| Stated exercise |
Convert the records, from their start through the line containing "family: Brassicaceae", into a two-column CSV headed "field" and "value", with one row per line. Put each entry in its own quoted field and turn any line breaks into spaces.

Data entries:
○ ○ ○
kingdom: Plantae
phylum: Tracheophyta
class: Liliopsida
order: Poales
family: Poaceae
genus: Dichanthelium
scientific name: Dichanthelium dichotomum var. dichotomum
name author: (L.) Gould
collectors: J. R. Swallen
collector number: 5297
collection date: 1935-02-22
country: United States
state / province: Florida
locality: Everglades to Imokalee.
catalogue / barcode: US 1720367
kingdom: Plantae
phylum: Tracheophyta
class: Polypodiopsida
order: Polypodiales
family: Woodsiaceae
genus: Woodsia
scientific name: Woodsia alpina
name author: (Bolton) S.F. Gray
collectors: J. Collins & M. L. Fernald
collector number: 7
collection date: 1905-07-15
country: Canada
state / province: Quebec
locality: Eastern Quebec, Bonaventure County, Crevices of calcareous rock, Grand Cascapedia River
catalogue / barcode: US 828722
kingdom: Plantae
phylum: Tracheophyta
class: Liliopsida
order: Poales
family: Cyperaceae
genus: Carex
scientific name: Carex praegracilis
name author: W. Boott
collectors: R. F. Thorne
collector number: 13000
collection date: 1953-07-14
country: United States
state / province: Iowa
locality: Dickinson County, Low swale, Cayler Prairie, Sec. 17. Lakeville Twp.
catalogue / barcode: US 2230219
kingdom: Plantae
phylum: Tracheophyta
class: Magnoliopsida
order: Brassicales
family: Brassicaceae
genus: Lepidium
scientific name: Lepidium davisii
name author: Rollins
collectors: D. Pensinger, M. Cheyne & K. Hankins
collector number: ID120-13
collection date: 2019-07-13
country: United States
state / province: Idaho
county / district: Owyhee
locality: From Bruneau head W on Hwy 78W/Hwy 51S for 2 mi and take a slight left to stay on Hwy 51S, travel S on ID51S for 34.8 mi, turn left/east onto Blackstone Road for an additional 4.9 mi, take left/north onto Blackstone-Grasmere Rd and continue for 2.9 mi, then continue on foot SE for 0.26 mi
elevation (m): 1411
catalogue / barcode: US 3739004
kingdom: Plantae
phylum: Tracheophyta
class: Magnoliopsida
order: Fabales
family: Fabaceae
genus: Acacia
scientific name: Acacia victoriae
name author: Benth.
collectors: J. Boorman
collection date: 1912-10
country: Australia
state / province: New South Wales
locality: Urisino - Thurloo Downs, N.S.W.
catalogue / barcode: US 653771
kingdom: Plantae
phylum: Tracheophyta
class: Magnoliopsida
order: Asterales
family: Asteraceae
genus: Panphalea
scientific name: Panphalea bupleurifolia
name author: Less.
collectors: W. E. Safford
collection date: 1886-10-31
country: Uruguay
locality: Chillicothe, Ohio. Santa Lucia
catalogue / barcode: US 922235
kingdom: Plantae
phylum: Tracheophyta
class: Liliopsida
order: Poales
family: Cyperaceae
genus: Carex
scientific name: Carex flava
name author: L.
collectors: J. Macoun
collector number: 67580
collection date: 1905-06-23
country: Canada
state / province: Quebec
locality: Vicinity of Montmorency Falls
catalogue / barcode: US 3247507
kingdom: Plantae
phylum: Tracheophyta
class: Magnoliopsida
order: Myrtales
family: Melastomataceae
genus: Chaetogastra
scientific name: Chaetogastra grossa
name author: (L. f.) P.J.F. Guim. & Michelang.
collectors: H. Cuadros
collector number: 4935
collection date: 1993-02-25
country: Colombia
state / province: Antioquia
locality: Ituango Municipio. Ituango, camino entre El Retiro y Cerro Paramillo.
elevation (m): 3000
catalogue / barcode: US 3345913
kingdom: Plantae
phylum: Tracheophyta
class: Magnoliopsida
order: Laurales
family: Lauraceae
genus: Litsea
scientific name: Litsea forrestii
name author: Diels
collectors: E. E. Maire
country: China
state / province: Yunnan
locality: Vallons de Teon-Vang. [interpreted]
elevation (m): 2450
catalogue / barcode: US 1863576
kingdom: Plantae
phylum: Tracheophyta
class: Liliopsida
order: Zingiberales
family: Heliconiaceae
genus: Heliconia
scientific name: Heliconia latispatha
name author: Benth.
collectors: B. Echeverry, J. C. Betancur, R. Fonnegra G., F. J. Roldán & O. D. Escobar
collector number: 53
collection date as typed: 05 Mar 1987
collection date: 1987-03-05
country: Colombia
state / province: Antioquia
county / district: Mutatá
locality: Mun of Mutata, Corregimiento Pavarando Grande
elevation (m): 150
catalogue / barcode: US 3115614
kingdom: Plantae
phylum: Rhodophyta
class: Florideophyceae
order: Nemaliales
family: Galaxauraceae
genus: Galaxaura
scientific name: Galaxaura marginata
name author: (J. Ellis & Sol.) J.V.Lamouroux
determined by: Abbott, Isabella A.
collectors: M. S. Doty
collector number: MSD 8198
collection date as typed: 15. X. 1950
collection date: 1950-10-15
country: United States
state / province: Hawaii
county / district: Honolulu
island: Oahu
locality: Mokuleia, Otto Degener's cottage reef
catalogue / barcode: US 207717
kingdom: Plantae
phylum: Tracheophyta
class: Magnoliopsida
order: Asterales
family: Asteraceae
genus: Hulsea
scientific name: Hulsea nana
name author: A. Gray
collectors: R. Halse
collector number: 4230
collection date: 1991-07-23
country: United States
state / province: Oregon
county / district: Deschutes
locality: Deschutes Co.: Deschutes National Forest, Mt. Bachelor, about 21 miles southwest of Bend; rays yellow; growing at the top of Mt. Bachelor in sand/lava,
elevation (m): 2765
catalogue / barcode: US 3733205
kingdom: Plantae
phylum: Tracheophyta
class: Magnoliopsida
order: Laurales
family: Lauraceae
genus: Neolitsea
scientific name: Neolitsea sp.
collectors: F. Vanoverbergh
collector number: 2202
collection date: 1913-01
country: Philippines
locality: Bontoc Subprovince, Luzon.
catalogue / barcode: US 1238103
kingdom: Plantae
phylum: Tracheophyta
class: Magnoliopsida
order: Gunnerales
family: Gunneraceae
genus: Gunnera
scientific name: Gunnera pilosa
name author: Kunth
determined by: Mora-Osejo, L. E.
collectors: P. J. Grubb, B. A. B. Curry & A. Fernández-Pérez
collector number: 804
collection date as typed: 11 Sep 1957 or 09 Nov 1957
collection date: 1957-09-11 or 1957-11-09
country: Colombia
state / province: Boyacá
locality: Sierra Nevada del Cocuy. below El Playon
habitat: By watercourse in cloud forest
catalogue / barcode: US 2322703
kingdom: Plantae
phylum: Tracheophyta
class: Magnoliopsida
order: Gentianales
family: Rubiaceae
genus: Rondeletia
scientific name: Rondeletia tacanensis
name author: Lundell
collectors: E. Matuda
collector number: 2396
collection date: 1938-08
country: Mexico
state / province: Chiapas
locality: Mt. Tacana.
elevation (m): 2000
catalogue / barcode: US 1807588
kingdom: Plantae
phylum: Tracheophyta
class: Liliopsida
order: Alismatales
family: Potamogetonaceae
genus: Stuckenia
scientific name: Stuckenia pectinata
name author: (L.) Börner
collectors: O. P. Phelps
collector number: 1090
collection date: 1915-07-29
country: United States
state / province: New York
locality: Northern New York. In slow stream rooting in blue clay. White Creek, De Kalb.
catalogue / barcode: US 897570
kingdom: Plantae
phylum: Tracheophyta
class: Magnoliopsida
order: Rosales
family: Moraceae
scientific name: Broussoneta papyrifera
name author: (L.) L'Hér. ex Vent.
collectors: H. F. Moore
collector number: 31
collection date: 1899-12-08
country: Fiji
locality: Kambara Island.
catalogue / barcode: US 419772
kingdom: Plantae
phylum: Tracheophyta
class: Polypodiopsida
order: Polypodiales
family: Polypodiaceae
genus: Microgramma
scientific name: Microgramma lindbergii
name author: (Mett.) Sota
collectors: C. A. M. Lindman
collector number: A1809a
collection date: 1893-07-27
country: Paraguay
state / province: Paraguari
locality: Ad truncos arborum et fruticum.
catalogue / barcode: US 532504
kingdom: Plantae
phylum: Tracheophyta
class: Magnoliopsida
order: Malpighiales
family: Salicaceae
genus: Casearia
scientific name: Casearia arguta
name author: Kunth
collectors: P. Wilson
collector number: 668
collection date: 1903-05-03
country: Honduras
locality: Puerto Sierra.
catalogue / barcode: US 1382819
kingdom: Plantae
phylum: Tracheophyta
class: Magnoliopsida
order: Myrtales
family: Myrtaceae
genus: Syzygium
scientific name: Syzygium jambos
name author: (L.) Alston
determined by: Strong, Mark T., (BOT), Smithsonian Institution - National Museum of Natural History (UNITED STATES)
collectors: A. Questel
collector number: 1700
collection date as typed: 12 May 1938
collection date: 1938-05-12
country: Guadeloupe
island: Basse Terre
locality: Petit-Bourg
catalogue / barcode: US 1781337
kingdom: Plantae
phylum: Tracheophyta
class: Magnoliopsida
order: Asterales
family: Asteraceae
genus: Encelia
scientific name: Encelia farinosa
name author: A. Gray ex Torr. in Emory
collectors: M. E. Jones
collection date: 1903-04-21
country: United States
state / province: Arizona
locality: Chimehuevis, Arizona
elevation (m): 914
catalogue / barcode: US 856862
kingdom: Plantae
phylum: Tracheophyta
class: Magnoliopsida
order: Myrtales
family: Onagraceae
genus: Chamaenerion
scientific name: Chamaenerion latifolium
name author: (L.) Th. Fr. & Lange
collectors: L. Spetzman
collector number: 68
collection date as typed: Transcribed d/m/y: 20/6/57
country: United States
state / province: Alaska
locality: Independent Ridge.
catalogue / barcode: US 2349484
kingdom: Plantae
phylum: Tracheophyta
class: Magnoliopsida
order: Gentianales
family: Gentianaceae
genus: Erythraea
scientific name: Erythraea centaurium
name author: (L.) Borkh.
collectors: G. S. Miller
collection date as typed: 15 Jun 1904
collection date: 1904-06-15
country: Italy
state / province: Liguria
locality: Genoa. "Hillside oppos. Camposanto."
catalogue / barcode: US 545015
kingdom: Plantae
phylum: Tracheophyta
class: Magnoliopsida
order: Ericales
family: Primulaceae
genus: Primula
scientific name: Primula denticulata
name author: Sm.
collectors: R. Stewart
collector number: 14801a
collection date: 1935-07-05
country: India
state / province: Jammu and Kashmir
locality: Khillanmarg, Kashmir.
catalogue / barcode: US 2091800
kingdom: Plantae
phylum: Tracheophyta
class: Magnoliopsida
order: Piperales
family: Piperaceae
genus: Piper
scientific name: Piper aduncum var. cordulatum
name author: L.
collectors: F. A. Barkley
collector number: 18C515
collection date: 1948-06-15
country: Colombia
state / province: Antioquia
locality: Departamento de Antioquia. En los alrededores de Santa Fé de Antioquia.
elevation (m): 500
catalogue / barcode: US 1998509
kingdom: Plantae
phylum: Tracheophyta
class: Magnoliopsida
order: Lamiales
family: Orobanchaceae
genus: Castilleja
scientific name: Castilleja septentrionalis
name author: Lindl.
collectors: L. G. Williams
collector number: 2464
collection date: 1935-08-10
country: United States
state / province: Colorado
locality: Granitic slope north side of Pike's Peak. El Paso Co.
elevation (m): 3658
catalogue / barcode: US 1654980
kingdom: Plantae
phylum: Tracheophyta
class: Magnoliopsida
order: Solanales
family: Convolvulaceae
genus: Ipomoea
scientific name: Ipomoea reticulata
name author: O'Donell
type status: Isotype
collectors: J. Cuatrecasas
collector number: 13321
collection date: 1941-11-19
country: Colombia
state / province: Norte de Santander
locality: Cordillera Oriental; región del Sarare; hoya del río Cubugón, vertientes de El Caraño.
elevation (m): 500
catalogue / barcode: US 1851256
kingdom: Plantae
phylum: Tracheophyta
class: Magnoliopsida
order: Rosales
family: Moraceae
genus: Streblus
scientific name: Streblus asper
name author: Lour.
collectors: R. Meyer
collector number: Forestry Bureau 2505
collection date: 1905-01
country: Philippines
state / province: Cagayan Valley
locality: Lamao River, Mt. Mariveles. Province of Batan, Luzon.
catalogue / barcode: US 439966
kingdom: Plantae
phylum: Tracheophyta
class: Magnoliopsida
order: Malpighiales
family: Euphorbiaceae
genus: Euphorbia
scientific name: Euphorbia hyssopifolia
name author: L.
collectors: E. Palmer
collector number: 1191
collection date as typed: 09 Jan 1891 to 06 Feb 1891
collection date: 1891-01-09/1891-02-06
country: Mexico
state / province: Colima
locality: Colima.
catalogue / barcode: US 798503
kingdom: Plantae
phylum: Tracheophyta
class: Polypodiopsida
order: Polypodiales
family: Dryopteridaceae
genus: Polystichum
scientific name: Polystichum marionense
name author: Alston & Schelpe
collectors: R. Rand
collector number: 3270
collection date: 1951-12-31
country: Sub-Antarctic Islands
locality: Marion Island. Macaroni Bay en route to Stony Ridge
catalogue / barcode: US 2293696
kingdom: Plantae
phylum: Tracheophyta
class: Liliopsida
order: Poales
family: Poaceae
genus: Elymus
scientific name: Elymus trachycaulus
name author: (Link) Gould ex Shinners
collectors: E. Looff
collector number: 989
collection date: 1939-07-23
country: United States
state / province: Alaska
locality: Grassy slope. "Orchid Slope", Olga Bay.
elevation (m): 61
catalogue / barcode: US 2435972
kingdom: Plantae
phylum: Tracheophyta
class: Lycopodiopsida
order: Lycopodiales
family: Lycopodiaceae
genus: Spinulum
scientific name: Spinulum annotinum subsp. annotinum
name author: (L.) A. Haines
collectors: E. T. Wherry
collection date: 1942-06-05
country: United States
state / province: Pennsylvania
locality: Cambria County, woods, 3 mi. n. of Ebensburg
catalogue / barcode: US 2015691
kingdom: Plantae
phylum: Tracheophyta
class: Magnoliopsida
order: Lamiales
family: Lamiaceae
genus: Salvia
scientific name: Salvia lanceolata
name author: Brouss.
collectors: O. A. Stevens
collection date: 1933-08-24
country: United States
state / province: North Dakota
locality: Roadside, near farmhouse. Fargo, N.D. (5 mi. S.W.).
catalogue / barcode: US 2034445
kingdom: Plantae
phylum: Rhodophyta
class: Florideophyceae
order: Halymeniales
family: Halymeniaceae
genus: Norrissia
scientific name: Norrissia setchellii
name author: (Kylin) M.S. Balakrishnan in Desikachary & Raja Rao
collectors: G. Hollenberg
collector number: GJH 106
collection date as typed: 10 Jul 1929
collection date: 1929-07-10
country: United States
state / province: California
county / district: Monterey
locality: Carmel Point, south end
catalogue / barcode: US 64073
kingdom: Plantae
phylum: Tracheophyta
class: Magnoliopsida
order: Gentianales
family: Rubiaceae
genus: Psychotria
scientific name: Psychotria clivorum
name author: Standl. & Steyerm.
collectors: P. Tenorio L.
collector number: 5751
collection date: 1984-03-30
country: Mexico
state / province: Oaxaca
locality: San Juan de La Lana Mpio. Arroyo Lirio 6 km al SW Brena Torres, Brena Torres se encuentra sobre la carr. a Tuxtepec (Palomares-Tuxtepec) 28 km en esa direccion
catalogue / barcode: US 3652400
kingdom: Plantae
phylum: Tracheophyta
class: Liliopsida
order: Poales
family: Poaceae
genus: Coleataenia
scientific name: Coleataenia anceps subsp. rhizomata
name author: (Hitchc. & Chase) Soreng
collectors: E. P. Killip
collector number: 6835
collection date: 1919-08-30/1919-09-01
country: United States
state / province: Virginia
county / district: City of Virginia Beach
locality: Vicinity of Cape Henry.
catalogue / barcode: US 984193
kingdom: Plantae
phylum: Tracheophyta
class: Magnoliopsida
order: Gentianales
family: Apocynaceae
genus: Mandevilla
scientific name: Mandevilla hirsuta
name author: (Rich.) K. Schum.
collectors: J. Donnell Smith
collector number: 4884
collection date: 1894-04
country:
○ ○ ○
| The result |
field,value
"kingdom:","Plantae"
"phylum:","Tracheophyta"
"class:","Liliopsida"
"order:","Poales"
"family:","Poaceae"
"genus:","Dichanthelium"
"scientific name:","Dichanthelium dichotomum var. dichotomum"
"name author:","(L.) Gould"
"collectors:","J. R. Swallen"
"collector number:","5297"
"collection date:","1935-02-22"
"country:","United States"
"state / province:","Florida"
"locality:","Everglades to Imokalee."
"catalogue / barcode:","US 1720367"
"kingdom:","Plantae"
"phylum:","Tracheophyta"
"class:","Polypodiopsida"
"order:","Polypodiales"
"family:","Woodsiaceae"
"genus:","Woodsia"
"scientific name:","Woodsia alpina"
"name author:","(Bolton) S.F. Gray"
"collectors:","J. Collins & M. L. Fernald"
"collector number:","7"
"collection date:","1905-07-15"
"country:","Canada"
"state / province:","Quebec"
"locality:","Eastern Quebec, Bonaventure County, Crevices of calcareous rock, Grand Cascapedia River"
"catalogue / barcode:","US 828722"
"kingdom:","Plantae"
"phylum:","Tracheophyta"
"class:","Liliopsida"
"order:","Poales"
"family:","Cyperaceae"
"genus:","Carex"
"scientific name:","Carex praegracilis"
"name author:","W. Boott"
"collectors:","R. F. Thorne"
"collector number:","13000"
"collection date:","1953-07-14"
"country:","United States"
"state / province:","Iowa"
"locality:","Dickinson County, Low swale, Cayler Prairie, Sec. 17. Lakeville Twp."
"catalogue / barcode:","US 2230219"
"kingdom:","Plantae"
"phylum:","Tracheophyta"
"class:","Magnoliopsida"
"order:","Brassicales"
"family:","Brassicaceae"